Records for processing Block Start

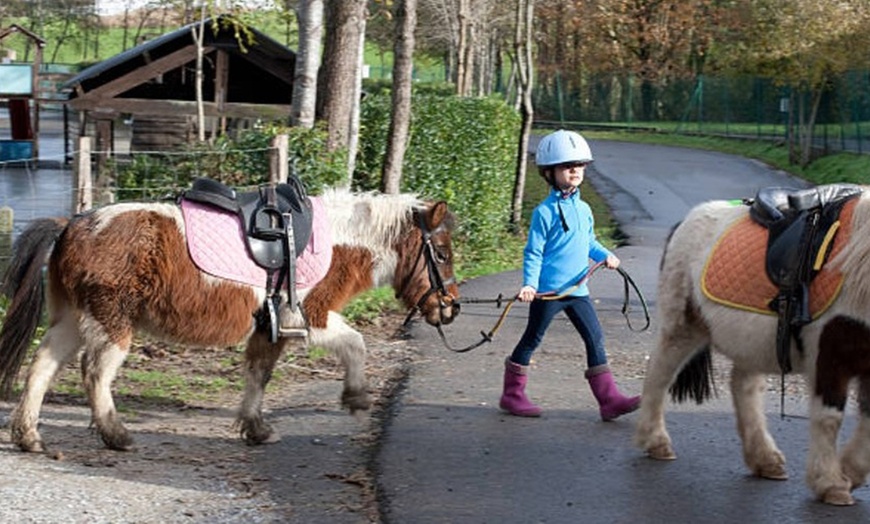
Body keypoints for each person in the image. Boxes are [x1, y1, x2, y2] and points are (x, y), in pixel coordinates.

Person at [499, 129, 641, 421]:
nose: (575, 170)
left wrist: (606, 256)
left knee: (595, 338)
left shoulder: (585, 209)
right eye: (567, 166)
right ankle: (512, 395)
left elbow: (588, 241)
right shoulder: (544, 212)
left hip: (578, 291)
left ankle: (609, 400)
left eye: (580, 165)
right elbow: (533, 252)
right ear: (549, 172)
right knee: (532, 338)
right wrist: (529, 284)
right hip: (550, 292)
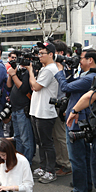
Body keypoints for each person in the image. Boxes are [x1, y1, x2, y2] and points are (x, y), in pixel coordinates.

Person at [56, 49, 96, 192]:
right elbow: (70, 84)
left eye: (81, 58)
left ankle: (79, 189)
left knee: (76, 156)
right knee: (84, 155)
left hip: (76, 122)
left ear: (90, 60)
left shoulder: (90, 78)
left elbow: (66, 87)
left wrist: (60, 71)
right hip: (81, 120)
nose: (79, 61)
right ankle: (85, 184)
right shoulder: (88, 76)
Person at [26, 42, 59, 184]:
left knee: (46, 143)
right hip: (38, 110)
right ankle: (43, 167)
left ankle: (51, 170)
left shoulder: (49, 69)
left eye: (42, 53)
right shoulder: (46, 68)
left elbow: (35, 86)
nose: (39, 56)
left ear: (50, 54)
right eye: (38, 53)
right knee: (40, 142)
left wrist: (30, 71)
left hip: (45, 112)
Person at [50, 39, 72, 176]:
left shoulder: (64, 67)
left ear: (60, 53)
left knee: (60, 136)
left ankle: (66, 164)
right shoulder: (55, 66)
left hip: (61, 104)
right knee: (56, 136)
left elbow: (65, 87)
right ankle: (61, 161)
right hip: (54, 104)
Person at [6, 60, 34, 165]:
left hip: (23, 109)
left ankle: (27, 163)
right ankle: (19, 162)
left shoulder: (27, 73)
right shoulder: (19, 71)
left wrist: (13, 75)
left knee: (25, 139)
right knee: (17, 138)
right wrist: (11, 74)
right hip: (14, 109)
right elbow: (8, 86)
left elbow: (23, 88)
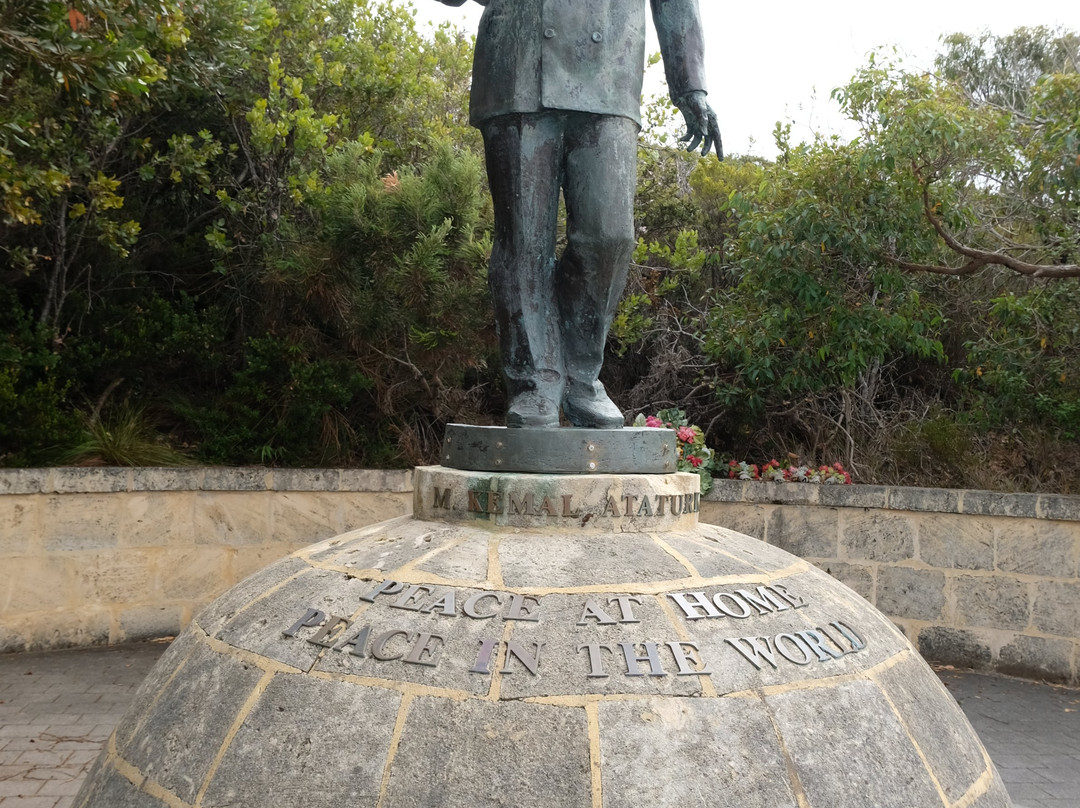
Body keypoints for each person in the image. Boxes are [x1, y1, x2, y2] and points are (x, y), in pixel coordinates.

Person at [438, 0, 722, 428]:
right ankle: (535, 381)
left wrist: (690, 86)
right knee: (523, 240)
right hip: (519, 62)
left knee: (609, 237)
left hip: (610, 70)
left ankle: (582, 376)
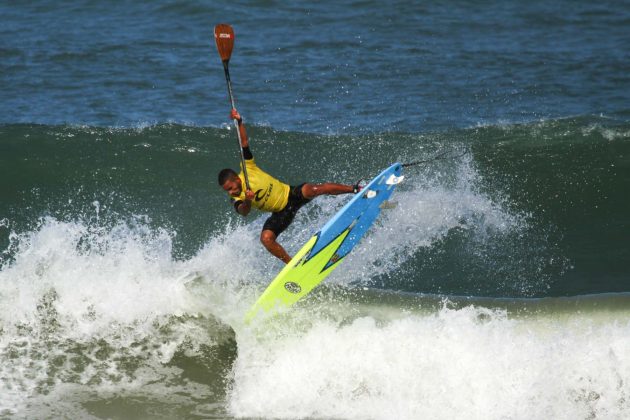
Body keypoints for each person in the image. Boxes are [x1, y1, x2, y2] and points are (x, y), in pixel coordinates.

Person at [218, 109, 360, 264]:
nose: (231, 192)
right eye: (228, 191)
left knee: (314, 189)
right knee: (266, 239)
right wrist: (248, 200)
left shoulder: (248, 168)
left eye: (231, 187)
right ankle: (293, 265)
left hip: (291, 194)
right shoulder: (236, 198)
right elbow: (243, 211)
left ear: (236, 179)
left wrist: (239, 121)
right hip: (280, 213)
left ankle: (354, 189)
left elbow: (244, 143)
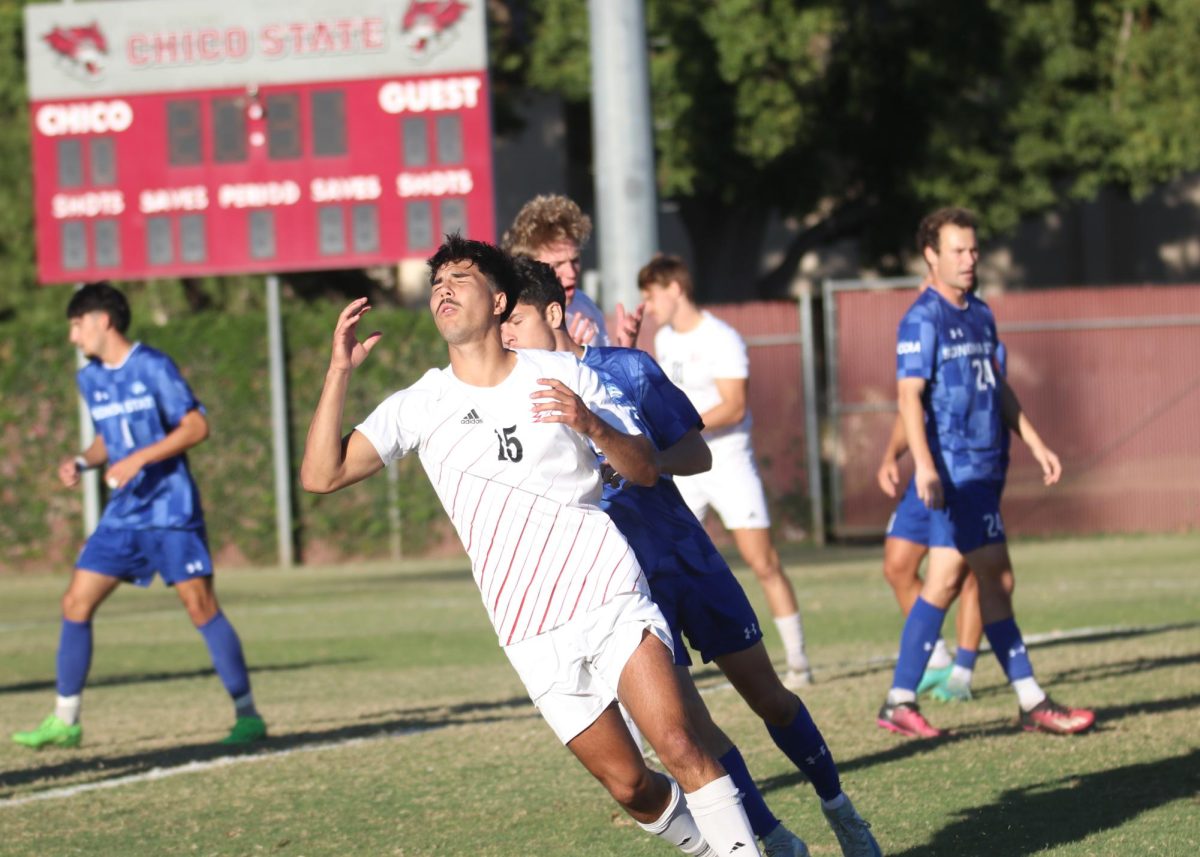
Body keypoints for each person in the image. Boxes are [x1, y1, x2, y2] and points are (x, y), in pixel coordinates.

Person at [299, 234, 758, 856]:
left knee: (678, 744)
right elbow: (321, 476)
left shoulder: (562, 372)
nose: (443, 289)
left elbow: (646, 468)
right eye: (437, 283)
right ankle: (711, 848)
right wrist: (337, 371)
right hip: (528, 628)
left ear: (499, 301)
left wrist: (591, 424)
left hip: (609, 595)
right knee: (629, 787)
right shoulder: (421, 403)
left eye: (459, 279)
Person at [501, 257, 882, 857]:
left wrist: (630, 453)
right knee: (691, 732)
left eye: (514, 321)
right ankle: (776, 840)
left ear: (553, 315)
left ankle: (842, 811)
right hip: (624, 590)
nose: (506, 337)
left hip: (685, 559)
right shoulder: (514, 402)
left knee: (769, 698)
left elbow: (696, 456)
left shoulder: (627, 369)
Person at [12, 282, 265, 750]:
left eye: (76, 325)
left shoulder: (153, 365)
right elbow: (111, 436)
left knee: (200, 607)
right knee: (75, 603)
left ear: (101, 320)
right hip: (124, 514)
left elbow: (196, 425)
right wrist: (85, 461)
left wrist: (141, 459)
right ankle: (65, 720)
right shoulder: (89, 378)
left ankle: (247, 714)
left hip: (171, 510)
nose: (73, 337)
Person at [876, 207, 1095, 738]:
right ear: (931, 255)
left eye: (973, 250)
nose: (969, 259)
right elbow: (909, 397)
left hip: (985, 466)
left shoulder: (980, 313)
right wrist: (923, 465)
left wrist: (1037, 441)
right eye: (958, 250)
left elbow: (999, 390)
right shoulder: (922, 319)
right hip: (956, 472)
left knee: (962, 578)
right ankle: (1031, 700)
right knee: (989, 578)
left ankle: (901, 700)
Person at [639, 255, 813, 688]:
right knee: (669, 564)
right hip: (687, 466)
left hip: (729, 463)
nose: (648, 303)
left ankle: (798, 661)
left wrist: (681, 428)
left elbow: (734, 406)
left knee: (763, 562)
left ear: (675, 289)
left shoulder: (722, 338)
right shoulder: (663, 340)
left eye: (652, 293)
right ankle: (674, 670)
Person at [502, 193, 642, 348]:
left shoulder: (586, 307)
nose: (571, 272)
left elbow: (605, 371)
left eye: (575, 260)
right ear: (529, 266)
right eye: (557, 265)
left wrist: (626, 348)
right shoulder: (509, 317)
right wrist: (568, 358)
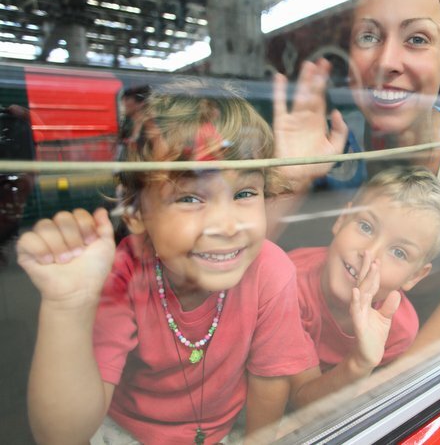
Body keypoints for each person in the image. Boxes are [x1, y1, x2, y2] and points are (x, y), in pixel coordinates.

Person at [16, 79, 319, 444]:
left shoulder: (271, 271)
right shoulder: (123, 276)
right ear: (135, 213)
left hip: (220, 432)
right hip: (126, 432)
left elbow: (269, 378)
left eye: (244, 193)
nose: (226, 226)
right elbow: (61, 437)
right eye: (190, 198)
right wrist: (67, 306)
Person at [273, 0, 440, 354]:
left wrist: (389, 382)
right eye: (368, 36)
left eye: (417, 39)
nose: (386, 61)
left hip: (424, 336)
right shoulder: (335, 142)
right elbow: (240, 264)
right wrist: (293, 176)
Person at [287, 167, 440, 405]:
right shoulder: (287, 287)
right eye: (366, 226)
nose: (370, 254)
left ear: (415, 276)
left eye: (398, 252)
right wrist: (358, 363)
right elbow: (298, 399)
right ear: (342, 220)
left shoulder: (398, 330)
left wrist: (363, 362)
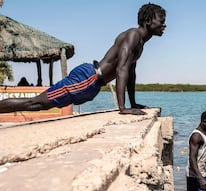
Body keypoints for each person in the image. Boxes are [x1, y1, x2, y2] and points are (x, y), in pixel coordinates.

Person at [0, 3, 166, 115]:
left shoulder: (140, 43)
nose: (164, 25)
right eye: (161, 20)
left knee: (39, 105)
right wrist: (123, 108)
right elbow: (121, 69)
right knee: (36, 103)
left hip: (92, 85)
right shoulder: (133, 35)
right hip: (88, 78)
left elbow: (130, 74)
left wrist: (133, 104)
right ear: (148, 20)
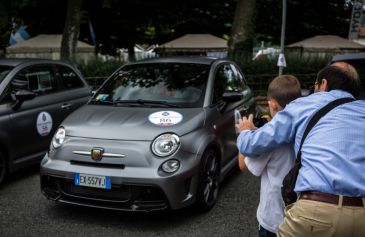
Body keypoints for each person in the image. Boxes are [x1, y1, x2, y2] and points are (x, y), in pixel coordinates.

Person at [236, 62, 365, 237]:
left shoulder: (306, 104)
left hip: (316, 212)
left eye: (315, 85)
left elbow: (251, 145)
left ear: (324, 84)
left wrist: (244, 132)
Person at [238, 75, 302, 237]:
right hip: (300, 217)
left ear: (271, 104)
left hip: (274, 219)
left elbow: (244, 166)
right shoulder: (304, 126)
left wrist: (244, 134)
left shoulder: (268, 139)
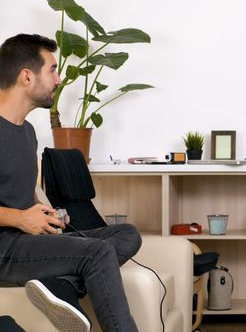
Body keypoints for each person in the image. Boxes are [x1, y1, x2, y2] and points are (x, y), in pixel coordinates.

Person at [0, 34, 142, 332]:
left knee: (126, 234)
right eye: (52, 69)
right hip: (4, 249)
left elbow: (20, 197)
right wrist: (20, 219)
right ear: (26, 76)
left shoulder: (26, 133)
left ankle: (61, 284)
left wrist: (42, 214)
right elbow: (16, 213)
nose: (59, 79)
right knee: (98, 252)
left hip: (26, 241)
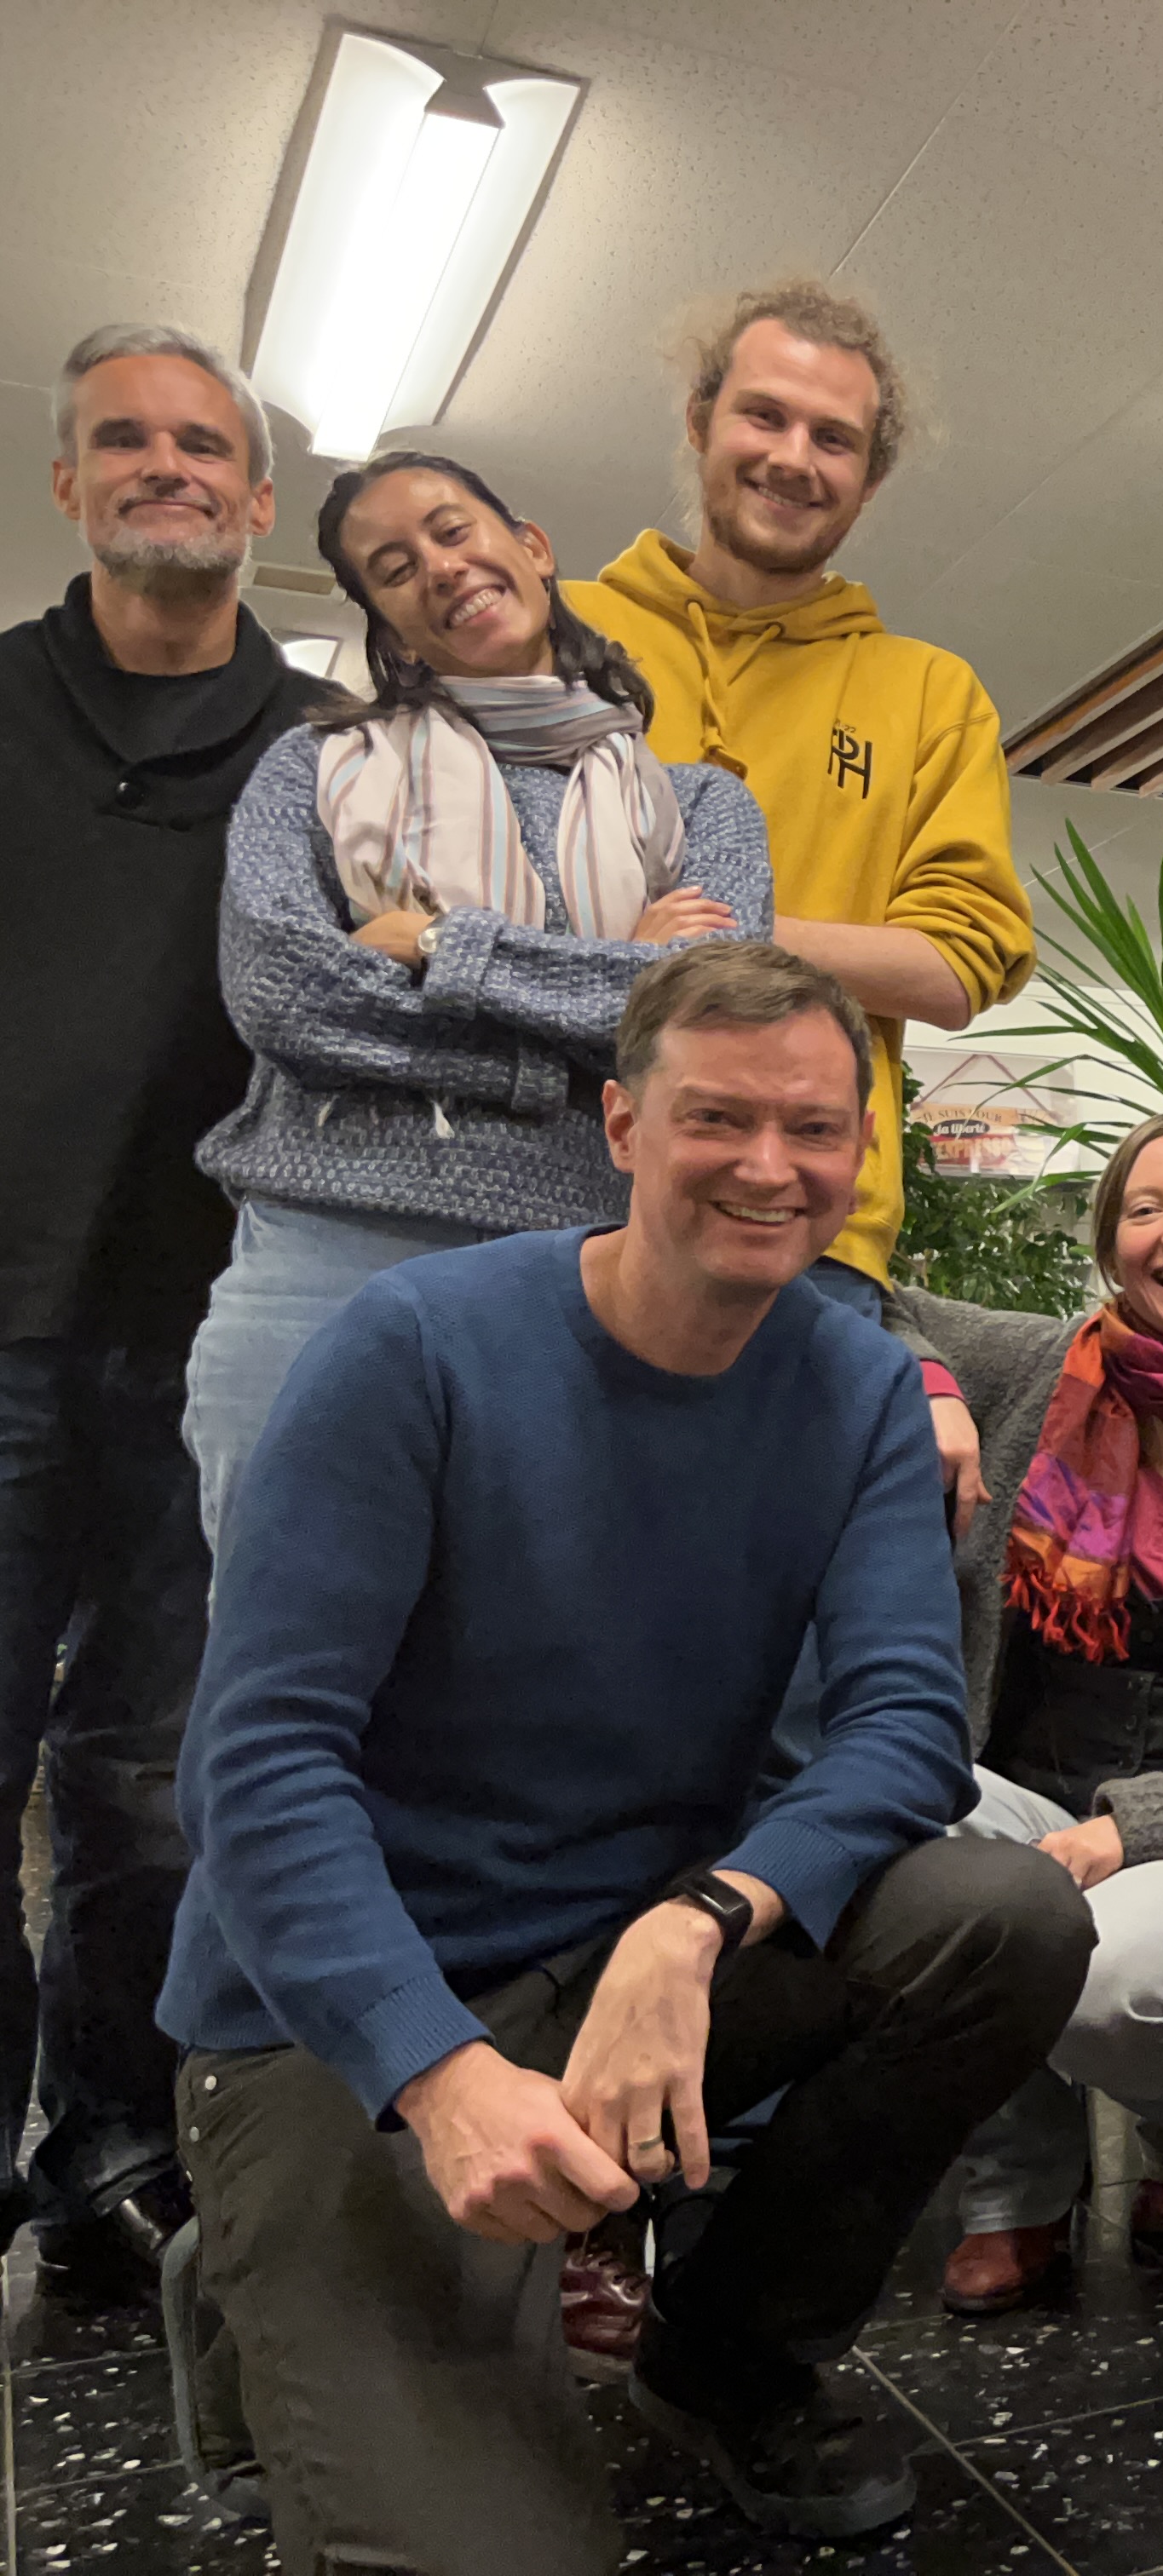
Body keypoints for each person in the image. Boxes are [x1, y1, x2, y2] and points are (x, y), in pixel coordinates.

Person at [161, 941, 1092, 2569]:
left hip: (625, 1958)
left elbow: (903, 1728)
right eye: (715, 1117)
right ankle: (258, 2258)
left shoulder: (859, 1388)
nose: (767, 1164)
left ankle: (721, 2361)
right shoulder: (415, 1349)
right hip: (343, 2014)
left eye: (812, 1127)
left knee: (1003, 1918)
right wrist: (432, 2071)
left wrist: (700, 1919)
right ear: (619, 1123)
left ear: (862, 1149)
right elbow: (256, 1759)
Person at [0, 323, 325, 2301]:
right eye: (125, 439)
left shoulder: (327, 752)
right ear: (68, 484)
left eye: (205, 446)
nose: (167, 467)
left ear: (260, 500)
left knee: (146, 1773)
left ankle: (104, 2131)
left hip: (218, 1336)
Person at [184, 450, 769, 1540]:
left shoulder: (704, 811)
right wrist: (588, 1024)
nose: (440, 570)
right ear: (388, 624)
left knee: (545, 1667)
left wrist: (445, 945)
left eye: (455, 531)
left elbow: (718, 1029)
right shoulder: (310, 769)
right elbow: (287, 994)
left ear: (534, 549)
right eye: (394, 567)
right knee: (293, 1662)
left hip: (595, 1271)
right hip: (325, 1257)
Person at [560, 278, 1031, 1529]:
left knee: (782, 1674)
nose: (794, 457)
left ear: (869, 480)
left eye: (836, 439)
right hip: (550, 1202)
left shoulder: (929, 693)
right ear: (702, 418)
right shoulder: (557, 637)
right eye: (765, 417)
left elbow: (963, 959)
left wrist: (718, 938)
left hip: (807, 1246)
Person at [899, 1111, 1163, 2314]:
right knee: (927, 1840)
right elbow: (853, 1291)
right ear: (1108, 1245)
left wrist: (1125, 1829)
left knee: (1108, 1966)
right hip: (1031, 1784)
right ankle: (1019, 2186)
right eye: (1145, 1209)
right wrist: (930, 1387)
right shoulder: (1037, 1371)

Records for processing Block End

Requirement:
Your answer must be the lines above from the one holding "nose: (231, 192)" up to and including the one holding "left ear: (101, 320)", exact and with no pictures.

Response to this exercise:
nose: (231, 192)
right eye: (228, 191)
left knee: (314, 189)
right knee: (266, 239)
right wrist: (248, 200)
left shoulder: (248, 168)
left eye: (231, 187)
right ankle: (293, 265)
left hip: (291, 194)
right shoulder: (236, 198)
right elbow: (243, 211)
left ear: (236, 179)
left wrist: (239, 121)
right hip: (280, 213)
left ankle: (354, 189)
left elbow: (244, 143)
Body keypoints for each person in the image. Boxes are [x1, y1, x2, y2] and points are (x, y), in pixel coordinates.

Person at [299, 234, 758, 856]:
left knee: (678, 744)
right elbow: (321, 476)
left shoulder: (562, 372)
nose: (443, 289)
left elbow: (646, 468)
right eye: (437, 283)
right ankle: (711, 848)
right wrist: (337, 371)
right hip: (528, 628)
left ear: (499, 301)
left wrist: (591, 424)
left hip: (609, 595)
right knee: (629, 787)
right shoulder: (421, 403)
left eye: (459, 279)
Person at [501, 257, 882, 857]:
left wrist: (630, 453)
right knee: (691, 732)
left eye: (514, 321)
right ankle: (776, 840)
left ear: (553, 315)
left ankle: (842, 811)
right hip: (624, 590)
nose: (506, 337)
left hip: (685, 559)
right shoulder: (514, 402)
left knee: (769, 698)
left elbow: (696, 456)
left shoulder: (627, 369)
Person at [12, 282, 265, 750]:
left eye: (76, 325)
left shoulder: (153, 365)
right elbow: (111, 436)
left knee: (200, 607)
right knee: (75, 603)
left ear: (101, 320)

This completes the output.